Локдаун раздора. Почему его отменили, а споры о том, был ли он нужен, не утихают
Споры о целесообразности жесткого карантина — это столкновение двух глубинных человеческих страхов. Речь идет о страхе смерти, с одной стороны, и боязни утратить свободу — с другой.
Лет 20 назад мне дали хороший совет: если не очень близко знакома с собеседником, не касайся в разговоре политики и религии, слишком велика вероятность ссоры на ровном месте.
В 2020-м в список потенциально конфликтных тем добавилась еще одна: целесообразность применения ограничительных мер, связанных с распространением пандемии.
Тут не бывает мирных споров и приятельских дискуссий. Оппоненты образуют два непримиримых лагеря без малейшего шанса переубедить друг друга, аргументы сливаются с эмоциями, рискуя превратиться во взаимные обвинения.
В интернете этим противоборствующим лагерям придумали остроумные названия: ковид-лоялисты и ковид-диссиденты.
Первые убеждены, что карантинные ограничения спасают жизни, а их нарушители подвергают смертельному риску не только самих себя, но и всех, кому не повезло оказаться рядом.
Вторые уверены, что коронавирус не опаснее гриппа, который тоже каждый год уносил множество жизней, но никто из-за этого не объявлял локдаунов.
Истерию вокруг COVID-19 диссиденты объясняют по-разному. Кто-то ударяется в конспирологию, веря, что некие закулисные силы нагнетают ее намеренно, стремясь поработить человечество. Кто-то видит корень зла в банальной некомпетентности властей, пытающихся списать собственные промахи за счет глобального бедствия.
Такая поляризация мнений менее ощутима в тех странах, где высок уровень доверия населения к власти, но и там далеко не равна нулю. Американский психолог Бенжамен Дворский в колонке, написанной для газеты Boston Globe, предположил, что противники и сторонники следования антикоронавирусным правилам не могут прийти к согласию или, по крайней мере, к компромиссу, потому, что природа их противоречий носит не рациональный, а эмоциональный характер.

Исходные данные:
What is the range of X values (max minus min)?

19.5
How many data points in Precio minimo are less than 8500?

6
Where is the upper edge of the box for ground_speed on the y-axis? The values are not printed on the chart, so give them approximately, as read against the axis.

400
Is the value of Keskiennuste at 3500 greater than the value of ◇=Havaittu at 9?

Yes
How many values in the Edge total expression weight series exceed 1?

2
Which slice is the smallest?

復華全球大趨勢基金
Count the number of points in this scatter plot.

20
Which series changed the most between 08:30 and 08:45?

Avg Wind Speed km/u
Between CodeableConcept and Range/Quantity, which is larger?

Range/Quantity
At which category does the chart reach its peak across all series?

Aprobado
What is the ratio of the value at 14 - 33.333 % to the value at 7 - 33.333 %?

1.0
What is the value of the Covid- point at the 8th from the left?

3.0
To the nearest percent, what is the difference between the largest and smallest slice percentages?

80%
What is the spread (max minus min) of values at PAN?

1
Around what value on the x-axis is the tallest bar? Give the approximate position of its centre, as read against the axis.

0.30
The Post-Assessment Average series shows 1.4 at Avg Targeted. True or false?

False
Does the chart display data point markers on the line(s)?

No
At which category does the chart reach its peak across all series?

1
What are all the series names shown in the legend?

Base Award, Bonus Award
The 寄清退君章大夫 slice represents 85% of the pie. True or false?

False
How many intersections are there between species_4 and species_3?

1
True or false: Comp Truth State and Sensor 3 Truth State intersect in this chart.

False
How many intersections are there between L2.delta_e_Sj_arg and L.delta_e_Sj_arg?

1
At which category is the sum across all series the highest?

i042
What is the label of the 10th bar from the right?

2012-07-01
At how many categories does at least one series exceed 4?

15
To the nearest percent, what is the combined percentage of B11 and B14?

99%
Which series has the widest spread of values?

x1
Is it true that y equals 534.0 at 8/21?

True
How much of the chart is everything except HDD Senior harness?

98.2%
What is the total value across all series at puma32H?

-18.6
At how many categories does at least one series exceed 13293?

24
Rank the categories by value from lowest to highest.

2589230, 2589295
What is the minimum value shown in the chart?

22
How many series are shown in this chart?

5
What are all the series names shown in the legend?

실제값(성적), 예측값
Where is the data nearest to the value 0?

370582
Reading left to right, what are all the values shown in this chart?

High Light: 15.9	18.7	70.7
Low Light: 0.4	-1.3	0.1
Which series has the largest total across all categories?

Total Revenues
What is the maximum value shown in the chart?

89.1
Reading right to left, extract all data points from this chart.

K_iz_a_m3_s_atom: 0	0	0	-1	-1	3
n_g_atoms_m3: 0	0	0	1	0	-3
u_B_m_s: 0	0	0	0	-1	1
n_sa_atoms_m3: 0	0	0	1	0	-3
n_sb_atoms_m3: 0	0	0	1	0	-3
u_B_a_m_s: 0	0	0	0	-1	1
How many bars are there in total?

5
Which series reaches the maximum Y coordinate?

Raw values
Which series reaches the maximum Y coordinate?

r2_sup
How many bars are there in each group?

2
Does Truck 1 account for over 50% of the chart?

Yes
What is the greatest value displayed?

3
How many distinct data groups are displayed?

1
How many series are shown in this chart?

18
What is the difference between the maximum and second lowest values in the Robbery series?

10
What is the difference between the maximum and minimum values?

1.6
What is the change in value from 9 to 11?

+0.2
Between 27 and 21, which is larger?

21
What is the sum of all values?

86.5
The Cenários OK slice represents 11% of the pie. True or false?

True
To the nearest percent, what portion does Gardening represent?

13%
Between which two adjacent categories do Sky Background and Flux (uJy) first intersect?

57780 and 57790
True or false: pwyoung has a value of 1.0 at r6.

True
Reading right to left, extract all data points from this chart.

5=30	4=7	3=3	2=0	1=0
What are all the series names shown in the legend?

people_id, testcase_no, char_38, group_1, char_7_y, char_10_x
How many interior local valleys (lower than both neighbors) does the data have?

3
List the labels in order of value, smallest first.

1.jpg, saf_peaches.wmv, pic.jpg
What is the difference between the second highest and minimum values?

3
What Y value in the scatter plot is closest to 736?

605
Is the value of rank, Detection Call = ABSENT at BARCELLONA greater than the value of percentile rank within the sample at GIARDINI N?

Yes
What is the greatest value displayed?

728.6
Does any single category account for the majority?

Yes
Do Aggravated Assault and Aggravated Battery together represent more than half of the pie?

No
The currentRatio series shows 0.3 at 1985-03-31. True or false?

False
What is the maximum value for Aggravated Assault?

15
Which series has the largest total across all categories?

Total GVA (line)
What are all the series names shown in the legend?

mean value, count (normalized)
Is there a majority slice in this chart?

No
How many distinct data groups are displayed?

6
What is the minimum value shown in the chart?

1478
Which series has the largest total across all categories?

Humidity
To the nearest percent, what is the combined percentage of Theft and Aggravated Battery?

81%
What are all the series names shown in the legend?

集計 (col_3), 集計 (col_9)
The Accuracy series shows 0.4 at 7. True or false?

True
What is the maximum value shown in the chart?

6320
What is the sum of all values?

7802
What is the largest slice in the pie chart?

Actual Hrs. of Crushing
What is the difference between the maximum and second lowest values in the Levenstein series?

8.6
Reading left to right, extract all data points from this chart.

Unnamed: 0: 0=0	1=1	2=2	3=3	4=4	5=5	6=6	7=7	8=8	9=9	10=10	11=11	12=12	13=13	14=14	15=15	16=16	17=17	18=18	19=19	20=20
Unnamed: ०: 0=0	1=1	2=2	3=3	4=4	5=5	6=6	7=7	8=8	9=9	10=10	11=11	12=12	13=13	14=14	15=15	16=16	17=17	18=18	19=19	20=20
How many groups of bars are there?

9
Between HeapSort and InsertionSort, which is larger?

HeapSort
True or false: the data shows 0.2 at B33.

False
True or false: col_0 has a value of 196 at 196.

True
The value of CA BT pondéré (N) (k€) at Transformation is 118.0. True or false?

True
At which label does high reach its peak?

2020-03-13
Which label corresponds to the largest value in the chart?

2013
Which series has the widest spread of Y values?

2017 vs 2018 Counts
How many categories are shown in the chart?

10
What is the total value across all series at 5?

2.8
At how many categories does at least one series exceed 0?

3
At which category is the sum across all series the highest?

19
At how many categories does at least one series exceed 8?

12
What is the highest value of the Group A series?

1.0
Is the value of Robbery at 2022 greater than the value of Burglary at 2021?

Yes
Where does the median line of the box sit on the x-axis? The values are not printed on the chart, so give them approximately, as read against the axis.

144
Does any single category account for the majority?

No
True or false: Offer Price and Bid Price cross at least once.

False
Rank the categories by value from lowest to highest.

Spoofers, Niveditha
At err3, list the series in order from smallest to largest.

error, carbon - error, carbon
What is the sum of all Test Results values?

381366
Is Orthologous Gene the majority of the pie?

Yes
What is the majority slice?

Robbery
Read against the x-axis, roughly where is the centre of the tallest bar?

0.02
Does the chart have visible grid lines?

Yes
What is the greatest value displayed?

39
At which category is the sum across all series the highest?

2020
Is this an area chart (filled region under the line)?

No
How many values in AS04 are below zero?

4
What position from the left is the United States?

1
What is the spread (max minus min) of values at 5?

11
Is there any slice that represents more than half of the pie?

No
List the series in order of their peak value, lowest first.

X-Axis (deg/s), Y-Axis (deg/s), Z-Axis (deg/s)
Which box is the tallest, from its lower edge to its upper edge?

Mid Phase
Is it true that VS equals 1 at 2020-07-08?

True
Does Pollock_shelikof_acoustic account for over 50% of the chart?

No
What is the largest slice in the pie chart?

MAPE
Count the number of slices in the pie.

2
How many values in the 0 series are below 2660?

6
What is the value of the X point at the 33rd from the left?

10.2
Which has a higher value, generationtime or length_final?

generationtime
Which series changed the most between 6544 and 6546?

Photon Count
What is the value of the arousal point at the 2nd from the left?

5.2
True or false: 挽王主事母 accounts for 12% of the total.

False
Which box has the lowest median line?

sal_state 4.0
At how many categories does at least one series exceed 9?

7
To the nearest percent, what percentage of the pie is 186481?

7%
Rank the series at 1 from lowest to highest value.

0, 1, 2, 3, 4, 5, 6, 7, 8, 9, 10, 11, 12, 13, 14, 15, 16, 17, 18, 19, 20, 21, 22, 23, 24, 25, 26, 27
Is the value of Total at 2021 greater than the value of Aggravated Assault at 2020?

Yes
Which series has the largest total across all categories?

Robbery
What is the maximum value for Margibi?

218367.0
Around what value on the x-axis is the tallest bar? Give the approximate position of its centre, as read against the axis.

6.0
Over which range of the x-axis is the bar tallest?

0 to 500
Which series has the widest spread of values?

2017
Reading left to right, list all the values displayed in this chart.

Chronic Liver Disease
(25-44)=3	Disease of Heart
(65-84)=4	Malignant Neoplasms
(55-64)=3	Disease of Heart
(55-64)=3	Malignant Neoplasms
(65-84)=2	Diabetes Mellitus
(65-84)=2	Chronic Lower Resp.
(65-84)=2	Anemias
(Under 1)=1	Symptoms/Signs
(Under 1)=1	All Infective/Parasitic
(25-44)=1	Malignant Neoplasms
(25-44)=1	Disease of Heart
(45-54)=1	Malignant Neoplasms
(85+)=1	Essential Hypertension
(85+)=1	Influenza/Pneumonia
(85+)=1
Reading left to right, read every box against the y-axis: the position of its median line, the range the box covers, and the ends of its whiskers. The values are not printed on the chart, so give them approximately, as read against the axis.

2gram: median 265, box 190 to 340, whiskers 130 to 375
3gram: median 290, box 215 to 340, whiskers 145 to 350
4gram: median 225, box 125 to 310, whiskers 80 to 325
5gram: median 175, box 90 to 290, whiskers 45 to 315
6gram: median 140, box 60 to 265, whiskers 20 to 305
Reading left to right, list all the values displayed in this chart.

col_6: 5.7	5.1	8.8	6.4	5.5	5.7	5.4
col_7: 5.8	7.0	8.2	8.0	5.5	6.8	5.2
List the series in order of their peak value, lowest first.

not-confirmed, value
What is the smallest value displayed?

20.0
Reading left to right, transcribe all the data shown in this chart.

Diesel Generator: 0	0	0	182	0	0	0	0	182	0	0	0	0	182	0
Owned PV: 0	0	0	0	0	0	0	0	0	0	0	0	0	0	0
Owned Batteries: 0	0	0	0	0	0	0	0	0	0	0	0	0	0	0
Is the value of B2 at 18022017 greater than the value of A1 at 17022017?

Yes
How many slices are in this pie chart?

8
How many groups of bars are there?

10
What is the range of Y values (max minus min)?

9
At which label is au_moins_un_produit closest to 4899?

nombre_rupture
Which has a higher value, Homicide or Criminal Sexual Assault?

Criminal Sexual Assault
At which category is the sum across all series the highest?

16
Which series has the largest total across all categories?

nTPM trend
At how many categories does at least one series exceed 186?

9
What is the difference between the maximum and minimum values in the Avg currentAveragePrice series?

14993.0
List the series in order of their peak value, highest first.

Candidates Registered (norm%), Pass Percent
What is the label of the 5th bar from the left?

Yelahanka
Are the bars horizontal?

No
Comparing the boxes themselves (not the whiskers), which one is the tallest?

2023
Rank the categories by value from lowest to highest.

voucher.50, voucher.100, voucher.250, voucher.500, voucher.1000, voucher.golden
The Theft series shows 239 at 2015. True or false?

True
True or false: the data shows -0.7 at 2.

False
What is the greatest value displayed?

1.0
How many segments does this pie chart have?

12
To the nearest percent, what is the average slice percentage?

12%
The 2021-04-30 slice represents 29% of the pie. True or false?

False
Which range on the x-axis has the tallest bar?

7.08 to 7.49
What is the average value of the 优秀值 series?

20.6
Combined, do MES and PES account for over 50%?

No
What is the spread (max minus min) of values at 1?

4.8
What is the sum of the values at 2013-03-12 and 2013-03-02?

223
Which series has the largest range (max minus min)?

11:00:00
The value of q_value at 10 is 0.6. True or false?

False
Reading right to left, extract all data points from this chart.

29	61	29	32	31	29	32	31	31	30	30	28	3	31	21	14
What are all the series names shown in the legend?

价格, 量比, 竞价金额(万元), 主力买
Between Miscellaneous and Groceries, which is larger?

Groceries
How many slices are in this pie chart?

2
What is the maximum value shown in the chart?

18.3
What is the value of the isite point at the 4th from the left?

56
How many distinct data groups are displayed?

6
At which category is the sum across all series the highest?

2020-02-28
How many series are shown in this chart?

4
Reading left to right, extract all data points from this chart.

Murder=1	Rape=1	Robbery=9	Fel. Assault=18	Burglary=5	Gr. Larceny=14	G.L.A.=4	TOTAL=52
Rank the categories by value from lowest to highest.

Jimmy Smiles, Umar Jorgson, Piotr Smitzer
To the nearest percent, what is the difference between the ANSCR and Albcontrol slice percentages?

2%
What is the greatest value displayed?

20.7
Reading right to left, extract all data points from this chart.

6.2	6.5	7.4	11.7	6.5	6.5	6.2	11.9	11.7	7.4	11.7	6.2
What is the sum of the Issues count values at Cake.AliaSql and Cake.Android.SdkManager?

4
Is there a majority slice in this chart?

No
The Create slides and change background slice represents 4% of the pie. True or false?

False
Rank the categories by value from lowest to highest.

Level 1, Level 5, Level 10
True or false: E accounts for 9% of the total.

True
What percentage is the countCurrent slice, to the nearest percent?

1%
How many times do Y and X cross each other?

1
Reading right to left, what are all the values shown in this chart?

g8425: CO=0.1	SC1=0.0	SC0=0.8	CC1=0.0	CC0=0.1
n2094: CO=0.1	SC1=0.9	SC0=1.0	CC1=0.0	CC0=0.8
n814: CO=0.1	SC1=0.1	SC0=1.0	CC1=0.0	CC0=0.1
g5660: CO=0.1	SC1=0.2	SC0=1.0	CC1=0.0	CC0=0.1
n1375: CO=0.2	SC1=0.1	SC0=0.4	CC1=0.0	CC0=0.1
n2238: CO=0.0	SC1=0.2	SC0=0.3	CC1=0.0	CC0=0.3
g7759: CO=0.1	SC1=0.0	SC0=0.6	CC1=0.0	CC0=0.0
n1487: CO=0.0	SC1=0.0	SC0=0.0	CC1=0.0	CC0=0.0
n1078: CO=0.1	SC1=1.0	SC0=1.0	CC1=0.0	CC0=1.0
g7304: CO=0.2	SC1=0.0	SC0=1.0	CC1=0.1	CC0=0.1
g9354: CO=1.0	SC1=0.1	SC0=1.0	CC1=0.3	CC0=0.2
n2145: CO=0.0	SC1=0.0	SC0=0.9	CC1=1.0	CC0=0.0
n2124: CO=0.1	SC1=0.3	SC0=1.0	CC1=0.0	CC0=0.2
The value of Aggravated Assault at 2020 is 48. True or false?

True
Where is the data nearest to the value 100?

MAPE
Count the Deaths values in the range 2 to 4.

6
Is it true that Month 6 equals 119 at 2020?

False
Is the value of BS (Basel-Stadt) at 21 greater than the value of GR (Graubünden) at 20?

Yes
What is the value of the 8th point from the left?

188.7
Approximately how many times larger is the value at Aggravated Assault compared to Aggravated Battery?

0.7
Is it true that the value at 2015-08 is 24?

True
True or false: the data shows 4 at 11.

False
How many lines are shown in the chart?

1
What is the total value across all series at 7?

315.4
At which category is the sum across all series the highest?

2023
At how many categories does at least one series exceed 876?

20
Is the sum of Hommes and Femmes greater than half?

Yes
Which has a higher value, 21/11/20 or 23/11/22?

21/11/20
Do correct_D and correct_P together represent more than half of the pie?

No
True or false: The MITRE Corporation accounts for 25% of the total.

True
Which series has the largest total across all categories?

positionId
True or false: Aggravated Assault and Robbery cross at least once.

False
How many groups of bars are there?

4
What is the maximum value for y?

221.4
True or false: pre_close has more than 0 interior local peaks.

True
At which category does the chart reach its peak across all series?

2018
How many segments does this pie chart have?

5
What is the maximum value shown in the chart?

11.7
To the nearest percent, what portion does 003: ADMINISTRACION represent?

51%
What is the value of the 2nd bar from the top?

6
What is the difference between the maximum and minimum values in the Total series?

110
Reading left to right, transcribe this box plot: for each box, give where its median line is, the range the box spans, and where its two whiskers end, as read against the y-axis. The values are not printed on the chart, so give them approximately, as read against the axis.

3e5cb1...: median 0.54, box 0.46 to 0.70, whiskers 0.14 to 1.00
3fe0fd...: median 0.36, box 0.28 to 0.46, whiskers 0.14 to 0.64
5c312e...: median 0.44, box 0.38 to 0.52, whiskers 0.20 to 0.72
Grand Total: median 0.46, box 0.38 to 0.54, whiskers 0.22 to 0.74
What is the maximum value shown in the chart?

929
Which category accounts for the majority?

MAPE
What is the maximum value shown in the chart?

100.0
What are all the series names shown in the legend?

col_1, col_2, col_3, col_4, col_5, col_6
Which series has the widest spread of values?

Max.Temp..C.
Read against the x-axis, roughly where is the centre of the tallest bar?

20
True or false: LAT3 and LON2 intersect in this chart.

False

Список заданий:
A) Назовите все темы, которые в статье о спорах вокруг локдауна упомянуты как опасные для разговора с малознакомым собеседником.
B) Какие названия, согласно статье о спорах вокруг локдауна, получили в интернете два противоборствующих лагеря?
C) Продолжите статью о спорах вокруг локдауна, начав сразу после последнего приведенного предложения.

Письменные ответы:
A) Политика, религия и целесообразность применения ограничительных мер, связанных с распространением пандемии.

B) Ковид-лоялисты и ковид-диссиденты.

C)
Только на первый взгляд кажется, что сторонники и противники карантина, масочного режима, закрытия границ и прочих ограничительных мер спорят о том, эффективны ли все эти методы борьбы с эпидемией и насколько на самом деле опасен COVID-19.
Дворский убежден, что в действительности это даже не спор, а столкновение двух глубинных человеческих страхов, причем, сила каждого из них для конкретного человека зависит не от обстоятельств и аргументов, а от типа психики. Речь идет о страхе смерти, с одной стороны, и боязни утратить свободу — с другой.
"В странах, где у большинства населения преобладает страх потерять свободу, ввести полный локдаун попросту невозможно, даже если его эффективность будет бесспорно научно доказана, — считает Дворский. — Любая массовая кампания, инициированная государством, в таких обществах может носить только рекомендательный, но никак не принудительный характер".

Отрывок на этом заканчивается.